- Episode no.: Season 4 Episode 10
- Directed by: Tristram Shapeero
- Written by: Andy Bobrow
- Production code: 409
- Original air date: April 18, 2013

Guest appearance
- Malcolm McDowell as Professor Cornwallis;

Episode chronology
| ← Previous "Intro to Felt Surrogacy" | Next → "Basic Human Anatomy" |
- Community season 4

= Intro to Knots =

"Intro to Knots" is the 10th episode of the fourth season and 81st overall episode of the NBC sitcom Community, which originally aired on April 18, 2013.

The episode was written by Andy Bobrow and directed by Tristram Shapeero.

The episode features the study group gathering around for Christmas at Jeff's apartment as they try to convince their history professor to change their grade. Malcolm McDowell guest-stars as Professor Cornwallis.

== Plot summary ==
Jeff (Joel McHale) hosts a Christmas party for the study group at his apartment. After learning they failed their last history paper, Annie (Alison Brie) has secretly invited their professor, Noel Cornwallis (Malcolm McDowell) in hopes of convincing him to raise their grade. Jeff confesses to Britta (Gillian Jacobs) that he blew off his section to see a Tom Waits concert but is still confused as to how they failed the group project. Cornwallis quickly realizes the group is sucking up and reasons they are seeking to boost the C− from their paper. Jeff confronts Annie about why she said they "failed" with a C−; Annie explains the grade is not good enough for her because she is trying to become valedictorian. After overhearing Jeff's rants, Cornwallis changes the grade to an F.

While the group privately discusses what happened, Chang (Ken Jeong) ties Cornwallis to a chair in a misguided attempt to help them. The group decides to use the situation to negotiate with Cornwallis for a higher grade. Cornwallis employs mind games to get the group to turn on each other and release him. He offers an A to whoever unties him, with the rest getting an F, and seeks to use the group's romantic entanglements to his advantage. Cornwallis also reveals that the student on track for valedictorian is Shirley (Yvette Nicole Brown). Despite the temptation of undermining Shirley's grades by taking the A, Annie refuses to untie Cornwallis.

Their conversation is interrupted by Dean Pelton's (Jim Rash) arrival at the door. After the dean leaves in a huff at not being invited to the party, the group realizes Cornwallis has been untied. Cornwallis taunts the group that they have a Benedict Arnold in their midst who freed him, but Jeff gives a speech explaining that the group will not turn on each other because they are all constantly making mistakes and forgiving each other. When Cornwallis continues his manipulation, the group ties him up again and settle in to open gifts. They realize after viewing Chang’s poorly wrapped gifts, he did not actually tie up Cornwallis in the first place. Cornwallis relents and admits he staged being restrained because the party provided a respite from his loneliness. The dean returns having forgiven the group and begins handing out kittens as gifts. Holding a kitten, Abed wonders how things might have differed in the Darkest Timeline, to Jeff’s exasperation.

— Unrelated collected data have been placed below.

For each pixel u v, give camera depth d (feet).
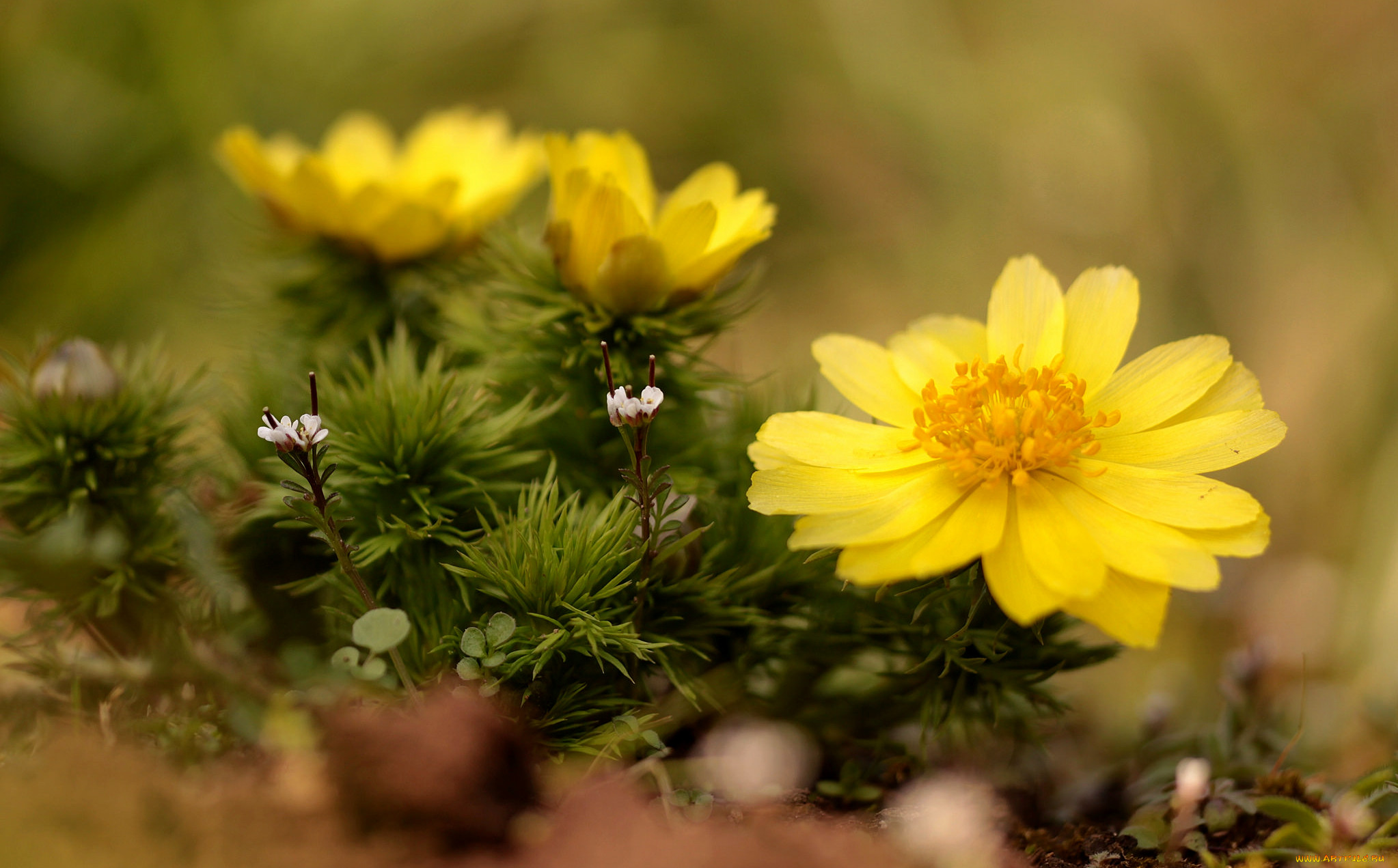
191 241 2.31
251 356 1.35
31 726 1.24
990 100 2.88
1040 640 1.22
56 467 1.27
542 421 1.30
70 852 1.15
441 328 1.36
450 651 1.22
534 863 1.15
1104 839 1.25
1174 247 2.66
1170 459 1.22
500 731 1.17
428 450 1.26
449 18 2.79
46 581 1.25
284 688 1.25
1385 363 2.11
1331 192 2.54
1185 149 2.73
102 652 1.27
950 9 3.00
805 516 1.22
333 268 1.36
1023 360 1.27
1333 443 2.12
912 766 1.29
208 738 1.22
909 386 1.27
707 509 1.28
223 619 1.27
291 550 1.27
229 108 2.42
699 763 1.25
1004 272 1.29
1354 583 1.72
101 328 2.21
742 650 1.27
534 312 1.31
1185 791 1.23
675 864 1.15
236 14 2.52
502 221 1.35
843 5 2.92
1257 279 2.53
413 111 2.85
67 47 2.34
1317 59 2.67
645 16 3.01
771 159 3.02
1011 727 1.28
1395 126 2.51
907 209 2.96
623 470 1.21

The end tag shows the Darkest Timeline. There, Jeff convinces a judge to free Annie from Greendale Asylum. The pair kiss and then plot to invade the prime timeline.

==Production==
The episode is set in December at a Christmas party, but aired in April due to NBC delaying the premiere of the fourth season. This episode was written by co-executive producer Andy Bobrow who wanted to shoot the episode in a style similar to Alfred Hitchcock's Rope. It was directed by executive producer Tristram Shapeero, one of the seven season 4 episodes he directed. This is the first episode aired of season four to not feature Chevy Chase (Pierce) in either onscreen or voice parts. Although aired as episode ten, it was the ninth episode produced.

==Reception==
===Ratings===
The episode was seen by approximately 3.13 million viewers when it premiered, and increased 10% in viewership from the previous episode, and became the most-watched episode of the season since episode five.

===Critical reception===
Cory Barker of TV.com gave the episode a mixed review, saying "It offered some initial intrigue that it wasn't totally able to follow through with, then overcame that initial wave of disappointment with a strong middle, only to end on a lamer note. It wasn't a complete mess by any means, but it squandered more potential than I would have liked."

Emily VanDerWerff of The A.V. Club rated it a B−, but said, "This episode [...] tries to cram everything it can think of into the same show, when more simplicity would have led to a stronger episode overall."